February 3, 2014

What was Obama's endgame on his O'Reilly interview?


What was he thinking?  President Obama was on Fox News being interviewed with Bill O'Reilly hours before the Superbowl.  I get why Fox News did it, it helps the prominence of their most prominent and highly successful news talk show, The O'Reilly Factor.  O'Reilly isn't always solidly conservative, but he is at least willing to ask questions that most of the media will avoid with this president.  So Obama going into the interview had to know it was not going to be a softball interview.  So why do it?  Three years ago he did a Superbowl interview with O'Reilly but that was 2011.  Obama had just lost a big election and was trying to damage control and regain credibility/approval with some non-liberal voters who might still be his supporters and who happened to watch Fox News.  It made him seem reasonable.  But this is 2014 and the sides have been chosen.  He wasn't going to likely soften his image amongst his detractors without striking a very conciliatory tone on a number of issues.

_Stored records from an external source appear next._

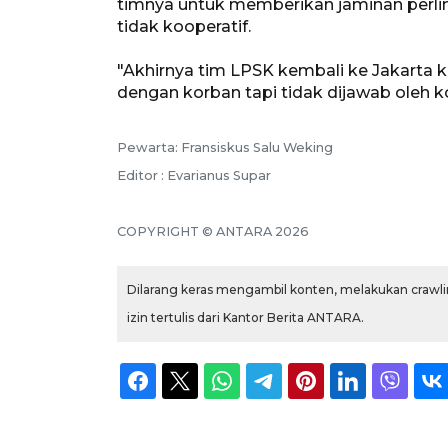
timnya untuk memberikan jaminan perli
tidak kooperatif.
"Akhirnya tim LPSK kembali ke Jakarta
dengan korban tapi tidak dijawab oleh ko
Pewarta: Fransiskus Salu Weking
Editor : Evarianus Supar
COPYRIGHT © ANTARA 2026
Dilarang keras mengambil konten, melakukan crawlin
izin tertulis dari Kantor Berita ANTARA.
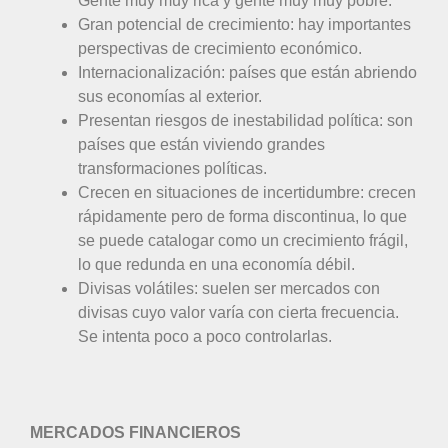
Gente muy muy rica y gente muy muy pobre.
Gran potencial de crecimiento: hay importantes
perspectivas de crecimiento económico.
Internacionalización: países que están abriendo
sus economías al exterior.
Presentan riesgos de inestabilidad política: son
países que están viviendo grandes
transformaciones políticas.
Crecen en situaciones de incertidumbre: crecen
rápidamente pero de forma discontinua, lo que
se puede catalogar como un crecimiento frágil,
lo que redunda en una economía débil.
Divisas volátiles: suelen ser mercados con
divisas cuyo valor varía con cierta frecuencia.
Se intenta poco a poco controlarlas.
MERCADOS FINANCIEROS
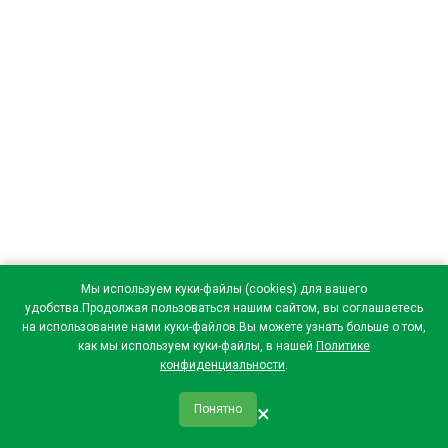
Мы используем куки-файлы (cookies) для вашего
удобства.Продолжая пользоваться нашим сайтом, вы соглашаетесь
на использование нами куки-файлов.Вы можете узнать больше о том,
как мы используем куки-файлы, в нашей
Политике
конфиденциальности
.
×
Понятно
qr_code
home
favorite
verified
person
Главная
Закладки
Мои купоны
Профиль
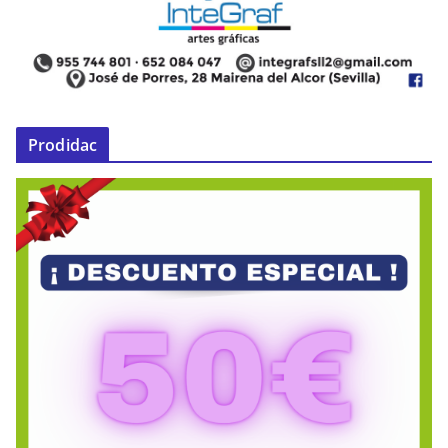
Prodidac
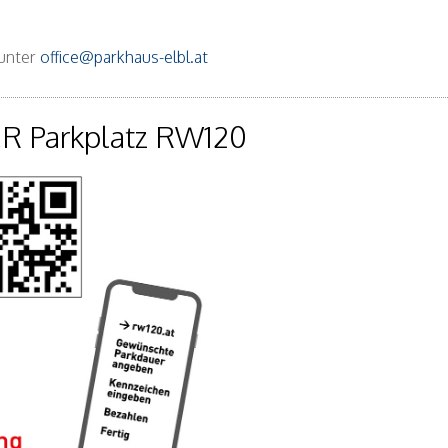
 unter
office@parkhaus-elbl.at
R Parkplatz RW120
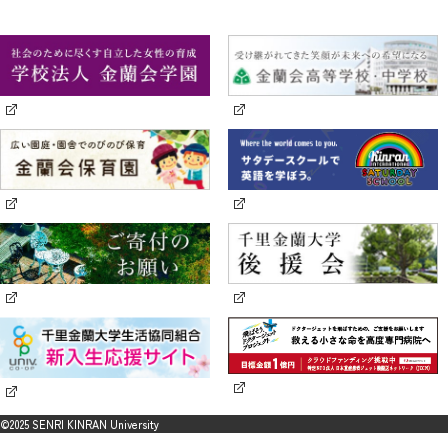
©2025 SENRI KINRAN University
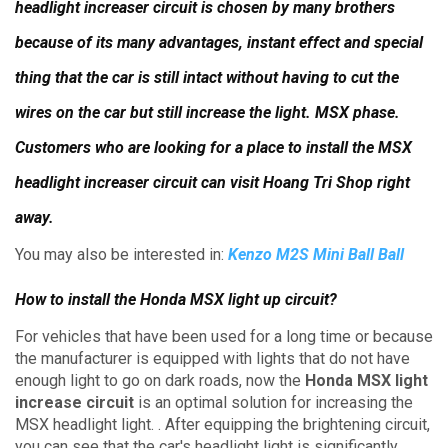
headlight increaser circuit is chosen by many brothers
because of its many advantages, instant effect and special
thing that the car is still intact without having to cut the
wires on the car but still increase the light. MSX phase.
Customers who are looking for a place to install the MSX
headlight increaser circuit can visit Hoang Tri Shop right
away.
You may also be interested in:
Kenzo M2S Mini Ball Ball
How to install the Honda MSX light up circuit?
For vehicles that have been used for a long time or because
the manufacturer is equipped with lights that do not have
enough light to go on dark roads, now the
Honda MSX light
increase circuit
is an optimal solution for increasing the
MSX headlight light. .
After equipping the brightening circuit,
you can see that the car's headlight light is significantly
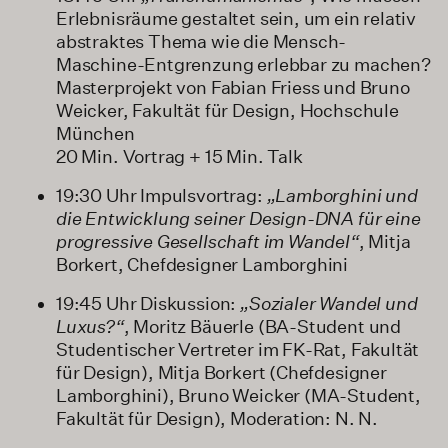
Erlebnisräume gestaltet sein, um ein relativ
abstraktes Thema wie die Mensch-
Maschine-Entgrenzung erlebbar zu machen?
Masterprojekt von Fabian Friess und Bruno
Weicker, Fakultät für Design, Hochschule
München
20 Min. Vortrag + 15 Min. Talk
19:30 Uhr Impulsvortrag:
„Lamborghini und
die Entwicklung seiner Design-DNA für eine
progressive Gesellschaft im Wandel“
, Mitja
Borkert, Chefdesigner Lamborghini
19:45 Uhr Diskussion:
„Sozialer Wandel und
Luxus?“
, Moritz Bäuerle (BA-Student und
Studentischer Vertreter im FK-Rat, Fakultät
für Design), Mitja Borkert (Chefdesigner
Lamborghini), Bruno Weicker (MA-Student,
Fakultät für Design), Moderation: N. N.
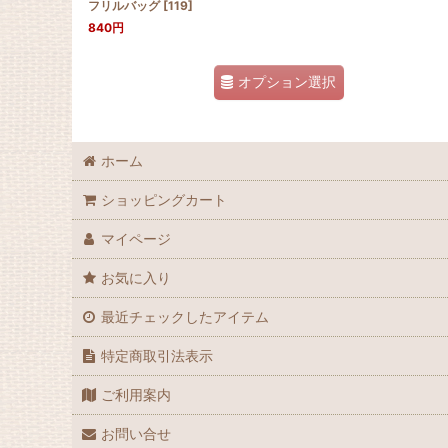
フリルバッグ
[
119
]
840
円
オプション選択
ホーム
ショッピングカート
マイページ
お気に入り
最近チェックしたアイテム
特定商取引法表示
ご利用案内
お問い合せ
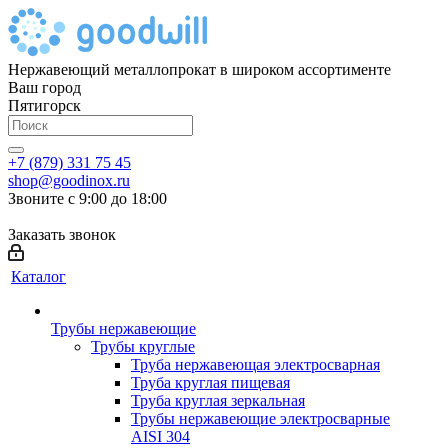
Нержавеющий металлопрокат в широком ассортименте
Ваш город
Пятигорск
+7 (879) 331 75 45
shop@goodinox.ru
Звоните с 9:00 до 18:00
Заказать звонок
Каталог
Трубы нержавеющие
Трубы круглые
Труба нержавеющая электросварная
Труба круглая пищевая
Труба круглая зеркальная
Трубы нержавеющие электросварные
AISI 304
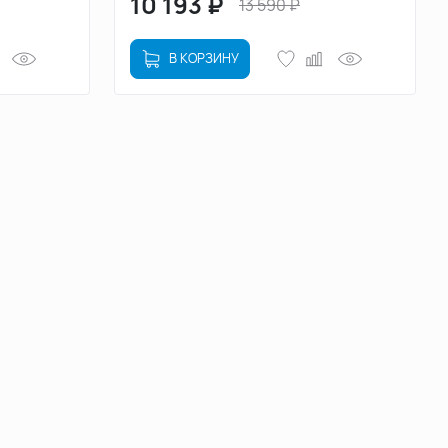
10 193
₽
13 590
₽
В КОРЗИНУ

But that's not really his style.  Obama doesn't like being questioned, and he doesn't think he's ever wrong, so the interview would not only be challenging, it would be contentious.  Obama had to know that going in. So if he were not to be conciliatory, he'd have to hold himself in check and be gracious.  Not only did that not happen, he went on offense.
O'REILLY: All right.

Was it the biggest mistake of your presidency to tell the nation over and over, if you like your insurance, you can keep your insurance?

OBAMA: Oh, Bill, you've got a long list of my mistakes of my presidency...
There was a testy exchange as well on the IRS targeting Tea Party groups:
O'REILLY: OK, so you don't -- you don't recall seeing Shulman, because what some people are saying is that the IRS was used...

OBAMA: Yes.

O'REILLY: -- at a -- at a local level in Cincinnati, and maybe other places to go after...

OBAMA: Absolutely wrong.

O'REILLY: -- to go after.

OBAMA: Absolutely wrong.

O'REILLY: But how do you know that, because we -- we still don't know what happened there?

OBAMA: Bill, we do -- that's not what happened. They -- folks have, again, had multiple hearings on this. I mean these kinds of things keep on surfacing, in part because you and your TV station will promote them.
When he wasn't going on the offense he seemed, well, annoyed:
O'REILLY: -- I'm just confused.

OBAMA: And I'm -- and I'm trying to explain it to, if you want to listen. The fact of the matter is is that people understood, at the time, something very dangerous was happening, that we were focused on making sure that we did everything we can -- could -- to protect them. In the aftermath, what became clear was that the security was lax, that not all the precautions and -- that needed to be taken were taken and both myself and Secretary Clinton and others indicated as much.
What was Obama's end game taking a combative approach with O'Reilly? To reach out to lost voters  Clearly not, or else his execution was abysmal, even too abysmal for him.  Was it to energize his base - who believe he's been too conciliatory? His base doesn't watch Fox, but even if they catch the excerpts on MSNBC, they aren't going to cheer-lead him for taking a tough stance against a political enemy.  They expect that of him.  Was her trying to win over conservatives? Don't even bother asking that one.  Really, there wasn't an end game with this, which is about par for the Obama course.

Yes, it's become a tradition for Obama to interviewed by the host network on Superbowl Sunday, but it doesn't need to be a carved in stone tradition.  It would have served Obama more to have cancelled the interview.